Despite these undeniably wonderful aspects, and prose written to perfection for this genre, Homunculus is not without its faults, namely the pace with which things progress. By the end of the story, things trip along quite nicely, but in order to get to that point, many seemingly unrelated events have to be relayed and, while they are often individually quite a pleasant read, one has the feeling that they lack coherence; the plot stumbles regularly, as there is not enough depth to it at times to support the myriad characters and their isolated mishaps. It feels, in some parts, as if you are reading a collection of stories about people who happen to know each other, rather than a fully fledged tale.

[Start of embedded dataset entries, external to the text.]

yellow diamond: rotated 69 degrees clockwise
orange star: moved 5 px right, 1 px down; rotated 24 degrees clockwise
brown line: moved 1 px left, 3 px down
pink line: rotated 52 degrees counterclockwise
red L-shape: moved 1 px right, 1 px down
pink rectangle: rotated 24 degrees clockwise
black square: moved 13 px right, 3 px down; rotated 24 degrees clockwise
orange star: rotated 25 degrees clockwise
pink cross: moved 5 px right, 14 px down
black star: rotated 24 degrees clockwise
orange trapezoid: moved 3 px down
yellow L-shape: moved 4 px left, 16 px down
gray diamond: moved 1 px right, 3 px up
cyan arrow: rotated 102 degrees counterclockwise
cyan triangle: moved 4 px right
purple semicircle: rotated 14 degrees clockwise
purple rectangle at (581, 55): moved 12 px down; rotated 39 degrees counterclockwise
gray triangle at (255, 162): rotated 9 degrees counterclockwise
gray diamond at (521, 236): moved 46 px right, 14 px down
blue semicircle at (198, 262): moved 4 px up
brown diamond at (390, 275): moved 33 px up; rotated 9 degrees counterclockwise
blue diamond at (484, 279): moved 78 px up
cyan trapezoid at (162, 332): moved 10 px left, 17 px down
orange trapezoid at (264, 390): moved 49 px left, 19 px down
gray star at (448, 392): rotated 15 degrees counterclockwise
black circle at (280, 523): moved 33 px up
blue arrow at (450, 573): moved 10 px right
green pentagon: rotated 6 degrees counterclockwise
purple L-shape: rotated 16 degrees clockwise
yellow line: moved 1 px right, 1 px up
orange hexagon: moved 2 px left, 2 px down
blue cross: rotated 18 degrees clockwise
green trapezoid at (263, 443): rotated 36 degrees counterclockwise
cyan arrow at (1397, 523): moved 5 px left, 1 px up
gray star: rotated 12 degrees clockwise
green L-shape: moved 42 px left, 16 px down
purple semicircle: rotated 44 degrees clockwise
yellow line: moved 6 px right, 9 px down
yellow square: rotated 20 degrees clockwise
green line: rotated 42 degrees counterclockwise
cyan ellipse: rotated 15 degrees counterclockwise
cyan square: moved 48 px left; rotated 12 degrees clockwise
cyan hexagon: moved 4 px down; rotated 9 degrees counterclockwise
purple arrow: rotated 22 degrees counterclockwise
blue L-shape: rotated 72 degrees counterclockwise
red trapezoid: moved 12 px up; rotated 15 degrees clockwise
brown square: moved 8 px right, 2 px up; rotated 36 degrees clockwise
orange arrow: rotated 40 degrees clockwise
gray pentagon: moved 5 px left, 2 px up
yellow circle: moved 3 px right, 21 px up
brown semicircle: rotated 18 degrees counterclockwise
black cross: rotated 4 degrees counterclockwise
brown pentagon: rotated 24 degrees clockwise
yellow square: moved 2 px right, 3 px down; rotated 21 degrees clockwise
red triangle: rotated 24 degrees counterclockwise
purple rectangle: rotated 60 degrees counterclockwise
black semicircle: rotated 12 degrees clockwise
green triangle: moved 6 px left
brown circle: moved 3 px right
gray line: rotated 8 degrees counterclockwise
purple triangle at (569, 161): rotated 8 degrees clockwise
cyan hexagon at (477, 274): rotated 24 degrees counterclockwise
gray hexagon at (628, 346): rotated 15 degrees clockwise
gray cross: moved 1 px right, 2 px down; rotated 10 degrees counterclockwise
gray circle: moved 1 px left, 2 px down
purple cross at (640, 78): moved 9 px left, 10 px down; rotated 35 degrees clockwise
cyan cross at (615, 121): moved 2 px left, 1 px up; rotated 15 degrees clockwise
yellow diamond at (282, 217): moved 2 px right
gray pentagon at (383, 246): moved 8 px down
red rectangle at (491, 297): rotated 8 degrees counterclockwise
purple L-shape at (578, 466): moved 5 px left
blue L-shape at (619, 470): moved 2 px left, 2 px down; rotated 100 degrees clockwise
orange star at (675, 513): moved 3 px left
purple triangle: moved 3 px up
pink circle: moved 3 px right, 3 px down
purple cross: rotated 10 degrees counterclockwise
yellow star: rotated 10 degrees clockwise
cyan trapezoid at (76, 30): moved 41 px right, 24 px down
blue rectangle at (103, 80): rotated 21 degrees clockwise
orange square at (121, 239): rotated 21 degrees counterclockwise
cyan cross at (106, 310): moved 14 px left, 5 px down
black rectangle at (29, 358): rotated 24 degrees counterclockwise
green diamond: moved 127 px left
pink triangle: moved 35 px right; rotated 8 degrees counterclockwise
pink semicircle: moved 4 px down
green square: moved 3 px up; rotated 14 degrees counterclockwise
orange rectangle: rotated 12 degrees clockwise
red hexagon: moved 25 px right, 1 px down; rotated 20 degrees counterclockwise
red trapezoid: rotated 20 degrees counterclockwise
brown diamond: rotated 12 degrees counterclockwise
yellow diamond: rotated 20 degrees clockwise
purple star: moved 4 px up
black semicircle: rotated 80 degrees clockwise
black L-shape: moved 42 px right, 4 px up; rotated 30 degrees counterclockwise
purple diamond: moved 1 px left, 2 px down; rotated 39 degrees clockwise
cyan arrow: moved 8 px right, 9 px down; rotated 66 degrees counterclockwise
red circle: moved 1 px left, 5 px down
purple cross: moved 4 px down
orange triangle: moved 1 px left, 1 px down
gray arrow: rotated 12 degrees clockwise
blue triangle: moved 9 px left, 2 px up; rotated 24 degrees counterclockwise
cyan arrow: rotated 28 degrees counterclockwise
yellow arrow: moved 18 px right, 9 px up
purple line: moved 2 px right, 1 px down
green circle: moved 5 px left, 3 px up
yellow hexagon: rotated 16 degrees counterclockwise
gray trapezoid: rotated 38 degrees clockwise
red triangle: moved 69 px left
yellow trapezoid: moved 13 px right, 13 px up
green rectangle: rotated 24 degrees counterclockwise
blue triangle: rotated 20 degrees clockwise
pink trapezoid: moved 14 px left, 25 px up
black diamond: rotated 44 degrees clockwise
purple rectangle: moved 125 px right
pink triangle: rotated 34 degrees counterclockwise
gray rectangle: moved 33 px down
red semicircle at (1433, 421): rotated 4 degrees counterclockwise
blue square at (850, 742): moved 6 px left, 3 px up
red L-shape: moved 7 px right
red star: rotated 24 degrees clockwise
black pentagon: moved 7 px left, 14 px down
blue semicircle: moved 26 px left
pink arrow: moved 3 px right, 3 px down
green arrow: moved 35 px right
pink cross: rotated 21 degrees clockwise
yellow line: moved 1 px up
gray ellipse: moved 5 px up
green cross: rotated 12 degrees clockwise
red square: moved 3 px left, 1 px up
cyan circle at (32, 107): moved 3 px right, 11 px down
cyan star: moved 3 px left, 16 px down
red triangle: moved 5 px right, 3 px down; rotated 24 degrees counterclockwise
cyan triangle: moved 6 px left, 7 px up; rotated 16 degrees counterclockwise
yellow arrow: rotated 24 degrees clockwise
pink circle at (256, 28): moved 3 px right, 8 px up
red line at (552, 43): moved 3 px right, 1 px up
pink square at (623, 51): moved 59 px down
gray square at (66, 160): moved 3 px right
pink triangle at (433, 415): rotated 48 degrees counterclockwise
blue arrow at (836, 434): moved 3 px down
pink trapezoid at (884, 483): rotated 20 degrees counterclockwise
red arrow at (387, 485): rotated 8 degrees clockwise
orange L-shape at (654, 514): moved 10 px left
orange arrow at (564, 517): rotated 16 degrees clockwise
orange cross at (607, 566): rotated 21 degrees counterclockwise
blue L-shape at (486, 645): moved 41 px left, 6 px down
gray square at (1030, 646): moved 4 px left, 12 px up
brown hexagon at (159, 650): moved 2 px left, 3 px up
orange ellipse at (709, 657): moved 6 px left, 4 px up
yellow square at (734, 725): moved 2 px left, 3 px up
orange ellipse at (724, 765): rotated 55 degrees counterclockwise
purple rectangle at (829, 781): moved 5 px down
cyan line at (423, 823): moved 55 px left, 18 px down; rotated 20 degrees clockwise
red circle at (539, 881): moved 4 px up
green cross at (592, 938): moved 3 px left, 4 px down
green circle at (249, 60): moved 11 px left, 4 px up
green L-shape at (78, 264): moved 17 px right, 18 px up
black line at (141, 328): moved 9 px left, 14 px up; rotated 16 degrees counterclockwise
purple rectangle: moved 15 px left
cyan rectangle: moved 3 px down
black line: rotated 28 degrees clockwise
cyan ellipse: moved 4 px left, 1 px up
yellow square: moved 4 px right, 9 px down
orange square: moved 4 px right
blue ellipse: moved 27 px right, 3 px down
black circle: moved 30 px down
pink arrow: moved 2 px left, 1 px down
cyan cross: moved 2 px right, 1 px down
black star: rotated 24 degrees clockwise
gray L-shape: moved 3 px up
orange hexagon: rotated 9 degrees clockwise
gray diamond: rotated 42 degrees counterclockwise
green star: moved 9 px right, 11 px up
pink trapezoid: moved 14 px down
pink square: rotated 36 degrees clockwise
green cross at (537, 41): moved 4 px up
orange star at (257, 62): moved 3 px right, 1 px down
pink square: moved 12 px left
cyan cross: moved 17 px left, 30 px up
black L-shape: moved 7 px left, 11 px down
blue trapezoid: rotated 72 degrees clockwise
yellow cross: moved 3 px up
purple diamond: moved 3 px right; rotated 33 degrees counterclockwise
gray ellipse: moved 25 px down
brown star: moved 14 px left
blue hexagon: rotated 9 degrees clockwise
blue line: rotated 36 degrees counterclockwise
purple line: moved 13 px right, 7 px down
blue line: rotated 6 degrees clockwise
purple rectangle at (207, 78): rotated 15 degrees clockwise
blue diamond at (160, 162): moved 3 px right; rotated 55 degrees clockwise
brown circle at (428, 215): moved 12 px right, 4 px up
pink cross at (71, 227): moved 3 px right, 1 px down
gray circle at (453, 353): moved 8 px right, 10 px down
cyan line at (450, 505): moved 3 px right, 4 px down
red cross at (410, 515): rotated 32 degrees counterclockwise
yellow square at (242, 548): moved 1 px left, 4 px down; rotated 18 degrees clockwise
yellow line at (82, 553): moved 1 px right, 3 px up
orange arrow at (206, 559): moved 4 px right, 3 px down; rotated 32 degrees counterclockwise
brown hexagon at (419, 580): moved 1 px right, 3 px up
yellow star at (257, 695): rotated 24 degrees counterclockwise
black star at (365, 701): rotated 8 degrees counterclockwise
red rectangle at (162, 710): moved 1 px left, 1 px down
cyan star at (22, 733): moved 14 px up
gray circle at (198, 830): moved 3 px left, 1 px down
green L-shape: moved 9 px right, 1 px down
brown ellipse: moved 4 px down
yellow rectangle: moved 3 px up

This should not put people off reading it. Certainly I have read it numerous times and will doubtless read it again at some stage. There is something about the world created and the characters populating it that is simply irresistible and, without a doubt, it is one of the few so-called Steampunk novels deserving the title. The reason for this is not that it is filled with flying machines, and Victorian costumes and etiquette, but rather that it explores the underlying themes of the genre, and does so both subtly and elegantly.

Regardless of the flaws in the narrative, Homunculus remains one of my favourite Steampunk novels, and one of a very few in this genre not written by H.G. Wells or Jules Verne that is truly worthy of the term ‘Classic’.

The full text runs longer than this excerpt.